Just as the kitchen tends to be the hub of our own family lives, the granary is the place for regular Acorn Woodpecker get-togethers, typically noisy affairs with dramatic displays. These elaborate interactions reflect the species’ complicated social structure. Acorn Woodpecker society has a double layer of complexity. First, in any group there may be more than one breeder of each sex, in a mating system known as polygynandry. Research in Central California by Cornell Lab senior scientist Walter Koenig shows that same-sex breeders are usually closely related. Several (up to 7) co-breeding males (often a coalition of brothers) breed with 1 to 3 joint-nesting females (often sisters), which lay their eggs in the same nest hole.

Furthermore, there are nonbreeding helpers, often the breeders’ grown offspring from previous years, which join in to feed the young, thereby helping raise their own younger siblings. Late one summer, I photographed two fledgling Acorn Woodpeckers begging for food from an adult male. In a monogamous species, he undoubtedly would have been their father, but in this case, he might have been their father, uncle, or older brother. Furthermore, each youngster might have been related to him differently.

As one might expect from such a socially complex species, the Acorn Woodpecker uses a wide array of calls and displays to communicate with the members of its group. The most dramatic is the “waka display” in which the bird stridently calls waka-waka-waka while spreading its wings to show its bold white wing patches. This behavior occurs in a number of contexts and at various levels of intensity. It is commonly seen when group members land near each other, in which case it probably acts as a greeting. In its mildest form, the call occurs with the wings held only slightly open. At the other end of the spectrum, though, are what one researcher termed “waka gatherings” in which several group members converge on the same spot, all displaying noisily, thereby attracting the attention of others until the whole group has assembled. Such dramatic group displays frequently happen during territorial encounters and boundary disputes.

This brings us back to the restrooms. Behind them stands a large tree with a sizeable Acorn Woodpecker granary where I was hanging around hoping to capture a woodpecker family performing a waka display. I had photographs of this from past years. This time my goal was to capture the interaction on video.

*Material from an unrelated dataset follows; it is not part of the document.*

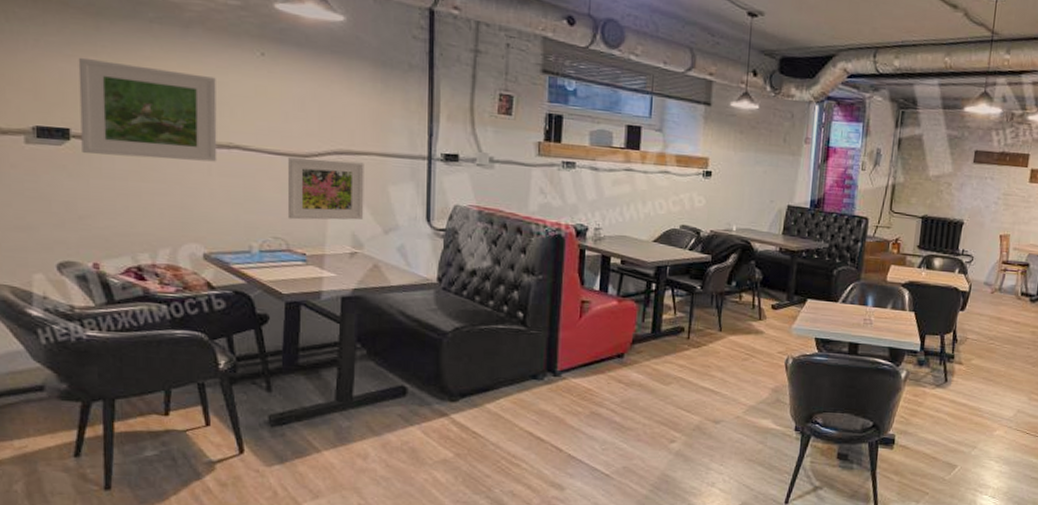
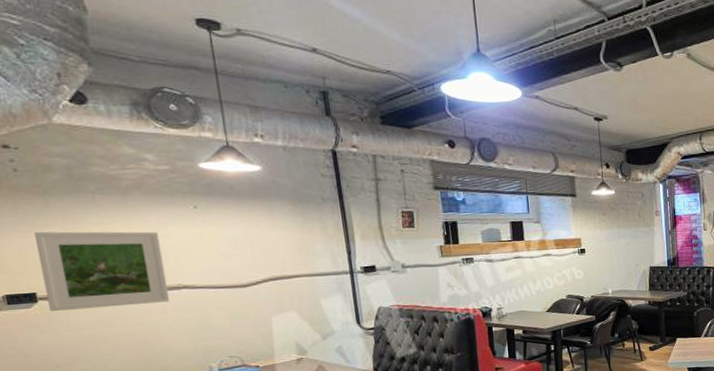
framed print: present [287,157,364,220] -> none [231,284,304,340]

Not surprisingly, people are a bit suspicious of someone lurking around restrooms with a large camera. On the other hand, wildlife photographers are often viewed as being a bit nutty. So there I stood hour after hour, trying desperately to appear nonchalant, with my telephoto lens focused on the spot where I’d previously seen a group of woodpeckers interacting. I was determined to remain in this one location and had to resist the agonizing temptation to photograph other woodpecker activity nearby. I knew that if I turned my attention away even briefly, Murphy’s Law of Wildlife Photography predicts that my birds would immediately show up, and I would miss the very action I was waiting for.

Finally, after nearly two days of feeling self-conscious, a loudly calling Acorn Woodpecker landed right on target and began displaying, followed by another, and then another, until four were waka-waka-ing away together. Success! After reviewing the footage, I walked away elated, grateful to be out of the public eye at last, and offering a heartfelt “thank you” to the epitome of avian entertainment: the Acorn Woodpecker!